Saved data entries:
#####

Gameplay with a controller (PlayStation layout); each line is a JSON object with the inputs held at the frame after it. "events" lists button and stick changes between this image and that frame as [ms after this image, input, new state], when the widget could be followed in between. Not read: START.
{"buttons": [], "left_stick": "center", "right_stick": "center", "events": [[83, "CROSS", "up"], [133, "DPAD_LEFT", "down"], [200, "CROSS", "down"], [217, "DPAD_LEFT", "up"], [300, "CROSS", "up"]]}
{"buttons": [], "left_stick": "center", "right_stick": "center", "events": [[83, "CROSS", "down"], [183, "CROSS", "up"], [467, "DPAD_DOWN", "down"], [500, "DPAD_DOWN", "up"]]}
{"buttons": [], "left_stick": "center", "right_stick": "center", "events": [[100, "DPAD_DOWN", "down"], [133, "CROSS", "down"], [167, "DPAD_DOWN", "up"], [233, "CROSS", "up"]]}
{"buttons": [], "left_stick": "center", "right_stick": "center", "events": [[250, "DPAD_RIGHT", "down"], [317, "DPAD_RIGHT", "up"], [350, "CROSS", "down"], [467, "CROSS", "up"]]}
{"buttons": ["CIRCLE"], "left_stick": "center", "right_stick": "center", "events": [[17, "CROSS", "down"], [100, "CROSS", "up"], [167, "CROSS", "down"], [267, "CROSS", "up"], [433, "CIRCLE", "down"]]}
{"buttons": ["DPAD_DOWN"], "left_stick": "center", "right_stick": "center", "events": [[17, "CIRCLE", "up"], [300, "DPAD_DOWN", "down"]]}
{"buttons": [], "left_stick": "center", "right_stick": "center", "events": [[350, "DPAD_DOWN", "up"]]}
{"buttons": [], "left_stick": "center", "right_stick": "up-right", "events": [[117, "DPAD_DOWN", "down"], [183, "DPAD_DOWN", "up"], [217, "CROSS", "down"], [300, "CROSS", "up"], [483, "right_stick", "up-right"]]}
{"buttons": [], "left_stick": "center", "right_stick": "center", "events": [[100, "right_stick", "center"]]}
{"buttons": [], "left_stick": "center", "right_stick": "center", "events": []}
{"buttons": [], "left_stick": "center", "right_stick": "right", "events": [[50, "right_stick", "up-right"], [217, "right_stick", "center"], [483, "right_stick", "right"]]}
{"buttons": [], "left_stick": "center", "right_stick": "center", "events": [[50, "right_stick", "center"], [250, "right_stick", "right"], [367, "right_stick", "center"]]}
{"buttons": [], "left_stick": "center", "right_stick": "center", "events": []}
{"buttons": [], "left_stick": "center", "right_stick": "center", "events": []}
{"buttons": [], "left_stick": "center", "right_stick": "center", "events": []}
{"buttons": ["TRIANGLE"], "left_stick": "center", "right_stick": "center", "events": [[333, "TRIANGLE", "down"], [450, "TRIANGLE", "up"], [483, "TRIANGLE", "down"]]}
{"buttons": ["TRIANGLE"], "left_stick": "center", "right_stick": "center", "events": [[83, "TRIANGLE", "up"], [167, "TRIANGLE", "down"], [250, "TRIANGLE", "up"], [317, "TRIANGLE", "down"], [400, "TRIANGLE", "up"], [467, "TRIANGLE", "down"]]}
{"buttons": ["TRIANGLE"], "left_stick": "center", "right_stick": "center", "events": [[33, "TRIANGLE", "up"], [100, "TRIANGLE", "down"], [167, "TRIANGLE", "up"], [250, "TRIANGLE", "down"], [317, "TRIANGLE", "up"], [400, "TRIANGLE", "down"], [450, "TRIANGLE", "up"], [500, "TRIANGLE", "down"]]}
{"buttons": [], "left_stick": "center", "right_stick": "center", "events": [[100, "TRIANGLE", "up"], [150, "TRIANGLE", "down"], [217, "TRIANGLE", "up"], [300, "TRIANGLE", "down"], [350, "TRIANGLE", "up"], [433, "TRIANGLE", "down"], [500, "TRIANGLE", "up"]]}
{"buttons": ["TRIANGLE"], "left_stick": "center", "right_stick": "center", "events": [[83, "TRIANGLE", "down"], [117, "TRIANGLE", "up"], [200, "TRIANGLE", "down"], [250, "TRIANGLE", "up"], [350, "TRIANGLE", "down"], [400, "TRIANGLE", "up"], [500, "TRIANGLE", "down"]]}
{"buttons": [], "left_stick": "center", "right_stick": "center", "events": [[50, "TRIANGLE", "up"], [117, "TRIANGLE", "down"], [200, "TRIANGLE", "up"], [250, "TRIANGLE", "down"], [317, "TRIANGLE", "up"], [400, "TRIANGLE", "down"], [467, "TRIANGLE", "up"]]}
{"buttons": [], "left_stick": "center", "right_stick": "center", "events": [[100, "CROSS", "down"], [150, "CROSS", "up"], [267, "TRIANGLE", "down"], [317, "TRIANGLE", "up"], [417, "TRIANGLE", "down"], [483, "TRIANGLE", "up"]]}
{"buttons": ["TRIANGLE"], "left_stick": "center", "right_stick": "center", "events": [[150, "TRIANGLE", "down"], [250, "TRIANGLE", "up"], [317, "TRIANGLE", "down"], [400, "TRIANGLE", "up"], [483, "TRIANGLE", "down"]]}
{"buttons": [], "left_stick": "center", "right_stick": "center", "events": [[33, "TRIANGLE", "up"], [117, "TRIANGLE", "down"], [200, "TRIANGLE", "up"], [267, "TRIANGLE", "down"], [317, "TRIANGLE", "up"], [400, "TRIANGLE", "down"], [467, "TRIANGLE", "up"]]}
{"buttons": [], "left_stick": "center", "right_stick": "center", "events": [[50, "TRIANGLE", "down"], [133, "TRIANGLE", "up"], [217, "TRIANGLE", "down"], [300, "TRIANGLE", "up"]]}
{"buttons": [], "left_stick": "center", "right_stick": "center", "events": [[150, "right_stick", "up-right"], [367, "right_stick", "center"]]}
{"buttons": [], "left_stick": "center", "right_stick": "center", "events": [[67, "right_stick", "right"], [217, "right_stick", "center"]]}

#####

## Exercise requirements:
Transcribe every line of the records, keeping each one exact.

## Answer below:
Gameplay with a controller (PlayStation layout); each line is a JSON object with the inputs held at the frame after it. "events" lists button and stick changes between this image and that frame as [ms after this image, input, new state], when the widget could be followed in between. Not read: START.
{"buttons": [], "left_stick": "center", "right_stick": "center", "events": [[83, "CROSS", "up"], [133, "DPAD_LEFT", "down"], [200, "CROSS", "down"], [217, "DPAD_LEFT", "up"], [300, "CROSS", "up"]]}
{"buttons": [], "left_stick": "center", "right_stick": "center", "events": [[83, "CROSS", "down"], [183, "CROSS", "up"], [467, "DPAD_DOWN", "down"], [500, "DPAD_DOWN", "up"]]}
{"buttons": [], "left_stick": "center", "right_stick": "center", "events": [[100, "DPAD_DOWN", "down"], [133, "CROSS", "down"], [167, "DPAD_DOWN", "up"], [233, "CROSS", "up"]]}
{"buttons": [], "left_stick": "center", "right_stick": "center", "events": [[250, "DPAD_RIGHT", "down"], [317, "DPAD_RIGHT", "up"], [350, "CROSS", "down"], [467, "CROSS", "up"]]}
{"buttons": ["CIRCLE"], "left_stick": "center", "right_stick": "center", "events": [[17, "CROSS", "down"], [100, "CROSS", "up"], [167, "CROSS", "down"], [267, "CROSS", "up"], [433, "CIRCLE", "down"]]}
{"buttons": ["DPAD_DOWN"], "left_stick": "center", "right_stick": "center", "events": [[17, "CIRCLE", "up"], [300, "DPAD_DOWN", "down"]]}
{"buttons": [], "left_stick": "center", "right_stick": "center", "events": [[350, "DPAD_DOWN", "up"]]}
{"buttons": [], "left_stick": "center", "right_stick": "up-right", "events": [[117, "DPAD_DOWN", "down"], [183, "DPAD_DOWN", "up"], [217, "CROSS", "down"], [300, "CROSS", "up"], [483, "right_stick", "up-right"]]}
{"buttons": [], "left_stick": "center", "right_stick": "center", "events": [[100, "right_stick", "center"]]}
{"buttons": [], "left_stick": "center", "right_stick": "center", "events": []}
{"buttons": [], "left_stick": "center", "right_stick": "right", "events": [[50, "right_stick", "up-right"], [217, "right_stick", "center"], [483, "right_stick", "right"]]}
{"buttons": [], "left_stick": "center", "right_stick": "center", "events": [[50, "right_stick", "center"], [250, "right_stick", "right"], [367, "right_stick", "center"]]}
{"buttons": [], "left_stick": "center", "right_stick": "center", "events": []}
{"buttons": [], "left_stick": "center", "right_stick": "center", "events": []}
{"buttons": [], "left_stick": "center", "right_stick": "center", "events": []}
{"buttons": ["TRIANGLE"], "left_stick": "center", "right_stick": "center", "events": [[333, "TRIANGLE", "down"], [450, "TRIANGLE", "up"], [483, "TRIANGLE", "down"]]}
{"buttons": ["TRIANGLE"], "left_stick": "center", "right_stick": "center", "events": [[83, "TRIANGLE", "up"], [167, "TRIANGLE", "down"], [250, "TRIANGLE", "up"], [317, "TRIANGLE", "down"], [400, "TRIANGLE", "up"], [467, "TRIANGLE", "down"]]}
{"buttons": ["TRIANGLE"], "left_stick": "center", "right_stick": "center", "events": [[33, "TRIANGLE", "up"], [100, "TRIANGLE", "down"], [167, "TRIANGLE", "up"], [250, "TRIANGLE", "down"], [317, "TRIANGLE", "up"], [400, "TRIANGLE", "down"], [450, "TRIANGLE", "up"], [500, "TRIANGLE", "down"]]}
{"buttons": [], "left_stick": "center", "right_stick": "center", "events": [[100, "TRIANGLE", "up"], [150, "TRIANGLE", "down"], [217, "TRIANGLE", "up"], [300, "TRIANGLE", "down"], [350, "TRIANGLE", "up"], [433, "TRIANGLE", "down"], [500, "TRIANGLE", "up"]]}
{"buttons": ["TRIANGLE"], "left_stick": "center", "right_stick": "center", "events": [[83, "TRIANGLE", "down"], [117, "TRIANGLE", "up"], [200, "TRIANGLE", "down"], [250, "TRIANGLE", "up"], [350, "TRIANGLE", "down"], [400, "TRIANGLE", "up"], [500, "TRIANGLE", "down"]]}
{"buttons": [], "left_stick": "center", "right_stick": "center", "events": [[50, "TRIANGLE", "up"], [117, "TRIANGLE", "down"], [200, "TRIANGLE", "up"], [250, "TRIANGLE", "down"], [317, "TRIANGLE", "up"], [400, "TRIANGLE", "down"], [467, "TRIANGLE", "up"]]}
{"buttons": [], "left_stick": "center", "right_stick": "center", "events": [[100, "CROSS", "down"], [150, "CROSS", "up"], [267, "TRIANGLE", "down"], [317, "TRIANGLE", "up"], [417, "TRIANGLE", "down"], [483, "TRIANGLE", "up"]]}
{"buttons": ["TRIANGLE"], "left_stick": "center", "right_stick": "center", "events": [[150, "TRIANGLE", "down"], [250, "TRIANGLE", "up"], [317, "TRIANGLE", "down"], [400, "TRIANGLE", "up"], [483, "TRIANGLE", "down"]]}
{"buttons": [], "left_stick": "center", "right_stick": "center", "events": [[33, "TRIANGLE", "up"], [117, "TRIANGLE", "down"], [200, "TRIANGLE", "up"], [267, "TRIANGLE", "down"], [317, "TRIANGLE", "up"], [400, "TRIANGLE", "down"], [467, "TRIANGLE", "up"]]}
{"buttons": [], "left_stick": "center", "right_stick": "center", "events": [[50, "TRIANGLE", "down"], [133, "TRIANGLE", "up"], [217, "TRIANGLE", "down"], [300, "TRIANGLE", "up"]]}
{"buttons": [], "left_stick": "center", "right_stick": "center", "events": [[150, "right_stick", "up-right"], [367, "right_stick", "center"]]}
{"buttons": [], "left_stick": "center", "right_stick": "center", "events": [[67, "right_stick", "right"], [217, "right_stick", "center"]]}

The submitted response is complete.